Is this really worth the struggle?
Where would you keep a copy of Mein Kampf (‘‘My Struggle’’), signed by its author – Adolf Hitler – and worth a six figure sum?
Not at your bedside or as a coffee table exhibit in your best sitting room.
What about a Swiss bank vault?
These questions, along with others, might be passing through DotCom’s mind even as you read this.
Along with another query: Who knew that he owned a signed copy of Hitler’s best seller and who leaked that fact to Channel Three, the Herald, Uncle Tom Cobley and all.
Believing, it could be a poll breaker like … well, you know what I mean.
Can’t say that I’ve checked our bulging bookcases looking for a cash equivalent.

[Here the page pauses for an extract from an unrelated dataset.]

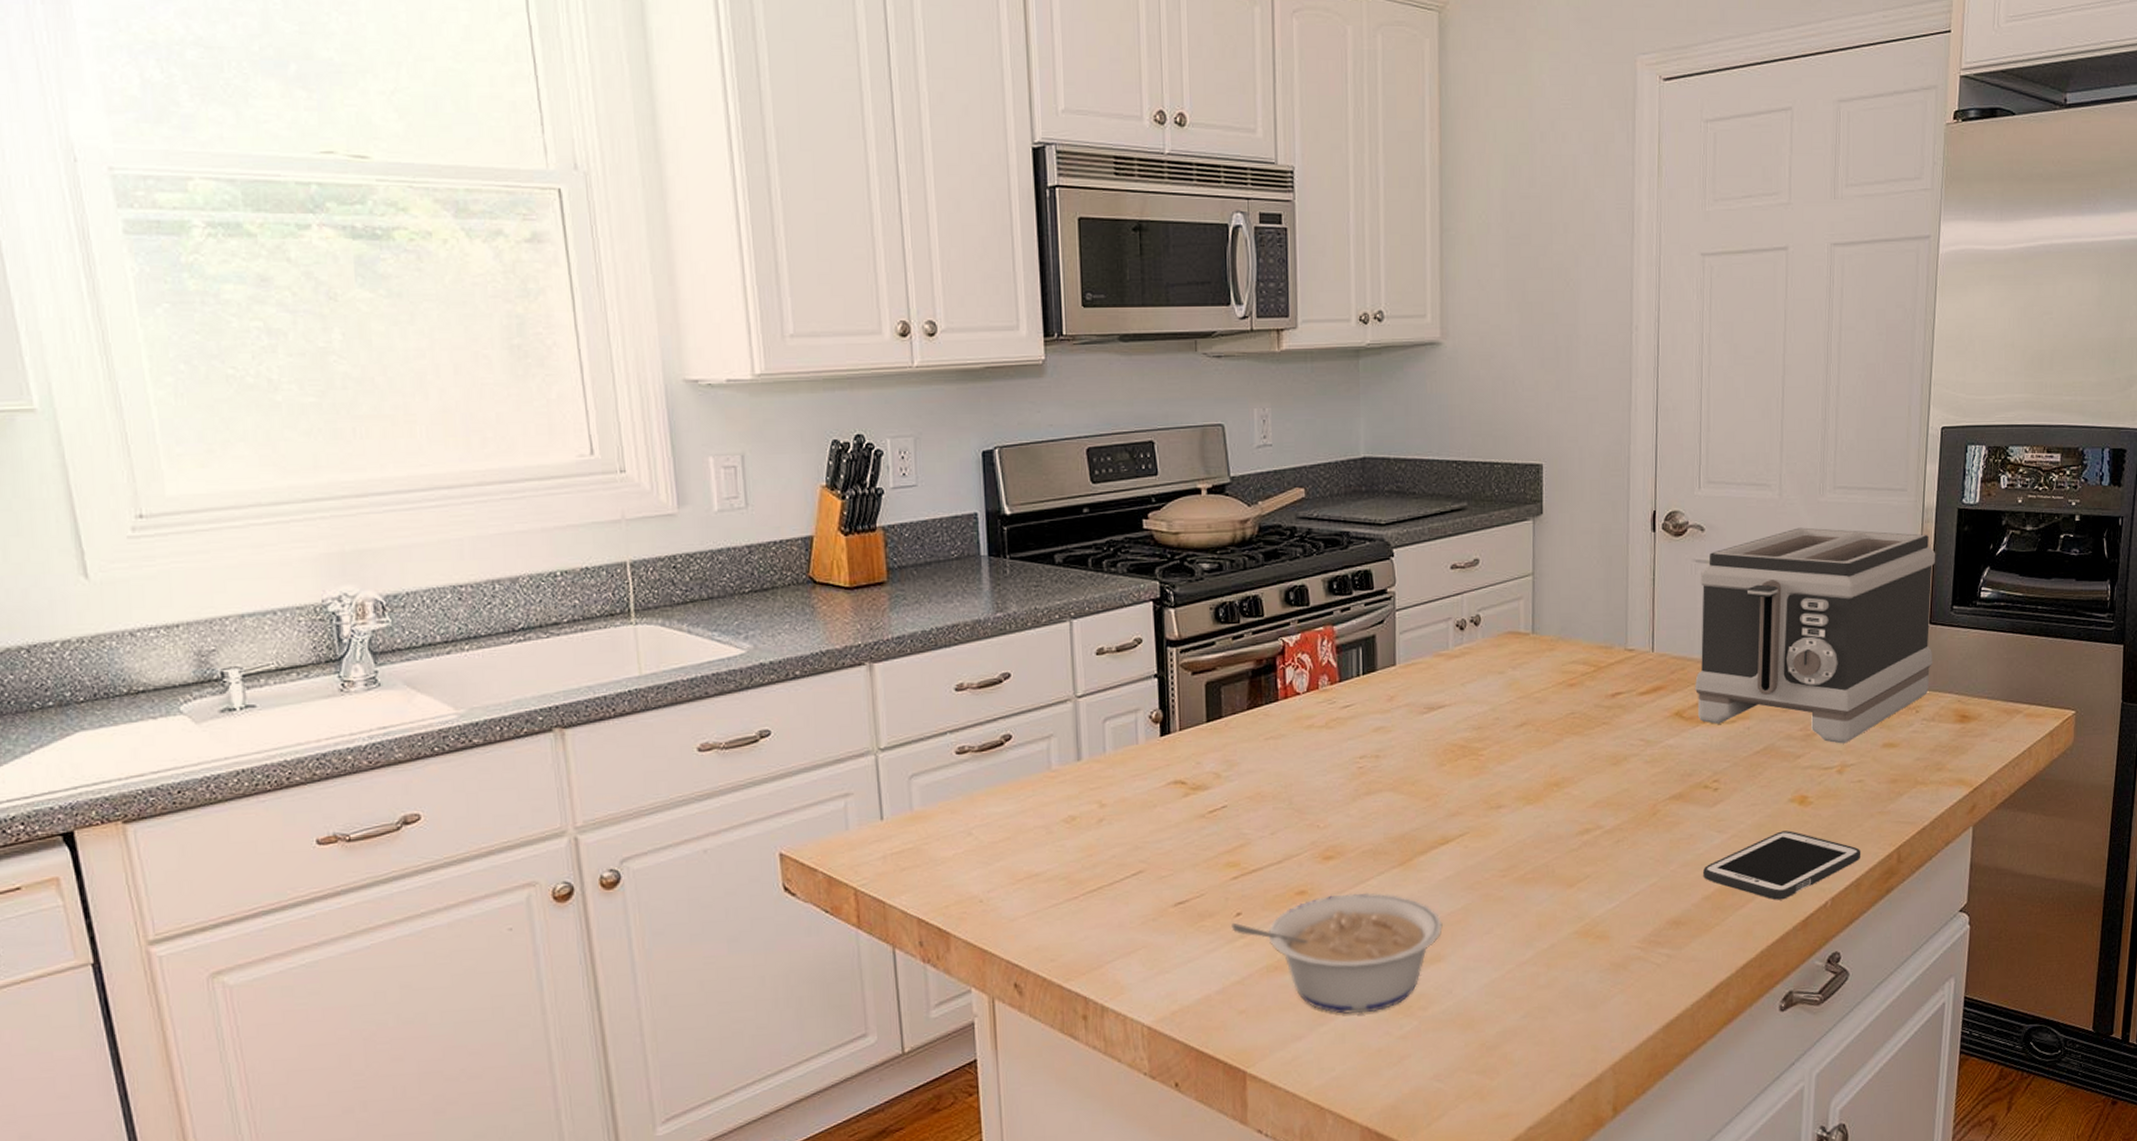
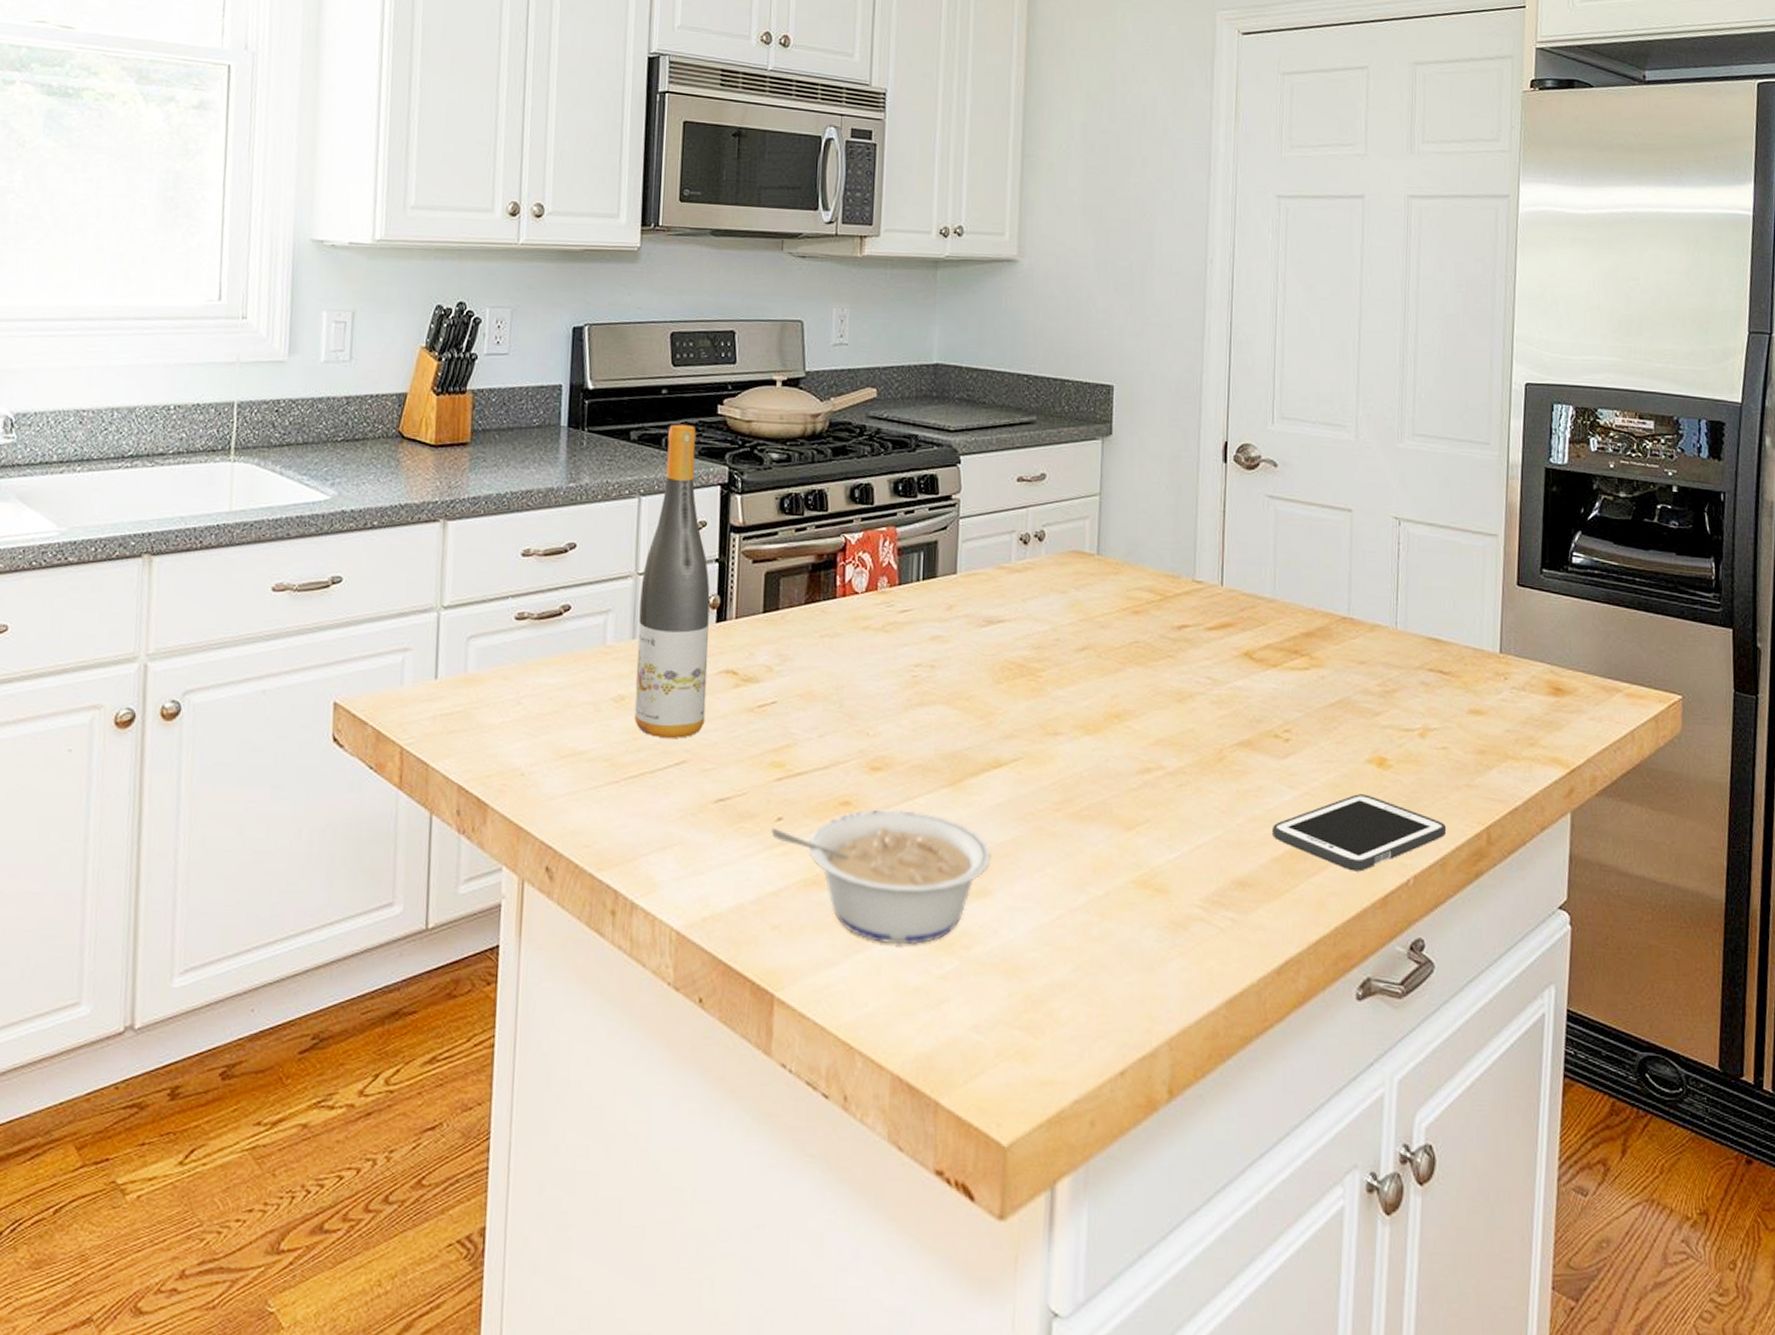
wine bottle: none [1081,542,1158,852] -> present [634,424,710,738]
toaster: present [1695,527,1936,744] -> none [1266,472,1523,705]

What would I do if I found one having fallen behind sports books, primers on Japanese art and whatever? Sell it, that’s what. I don’t favour book burning even if Hitler did. No-one has the right to censor other people’s books.
So will the SIS, GCSB, MI6, FBI, Mossad – or whoever else comes along for the ride – be looking for other World War II memorabilia the next time a chopper lands on Dotcom’s spacious roof? The Churchill cigar holder perhaps ... or a pen from Stalin?
Remember when you answered ‘‘yes’’ or ‘‘no’’ – even ‘‘maybe’’? I have news for you. The new, all-purpose overused option is ‘‘absolutely’’.
Used up to and including the Beehive. I can vouch for that. I heard it literally from John Key’s mouth when he was among world leaders in recent days.
I can’t remember the context – it could have been about Mein Kampf.
‘‘No comment,’’ he said – and then added with and for emphasis: ‘‘Absolutely no comment!’’
You will see/hear less illustrious users, people who would previously have said ‘‘yes’’ or ‘‘no’’ now trot out ‘‘absolutely’’ sometimes in the hope of shutting off a possible full-scale debate there and then.
Listen to television
or radio where interviewers face a firmly said ‘‘absolutely’’.
Sometimes not only in that tone but also conveying ‘‘I’m surprised you should ask me that question!’’
While we’re on words which are already well-worn.
Listen too for ‘‘overarching’’ and ‘‘going forward’’ – in this sort of context: ‘‘ We believe our over-arching plans are the answer, going forward.’’
As if you can draft plans for the past!
Listen too for words which develop before your eyes and ears.
Rugby produces them season by season and some, it seems, last forever.
Two I can trace back to Grant Fox, presumably after watching American gridiron.
Defence and attack became ‘‘dee-fence’’ with its running mate ‘‘off-fence’’.
I remember when (Sir) Terry McLean came back from his first All Black tour of Britain.
Out of his luggage, including a smart tweed hacking jacket, fell English rugger terms straight out of Tom Brown’s Schooldays – including ‘‘fly half’’ and ‘‘goal’’ (for converted try) while referees sometimes blew the whistle for ‘‘ no side’’ (fulltime).
And injured players were ‘‘crocked’’. Some still are.
Bookworm: Kim Dotcom’s library is under scrutiny – but what’s the real story?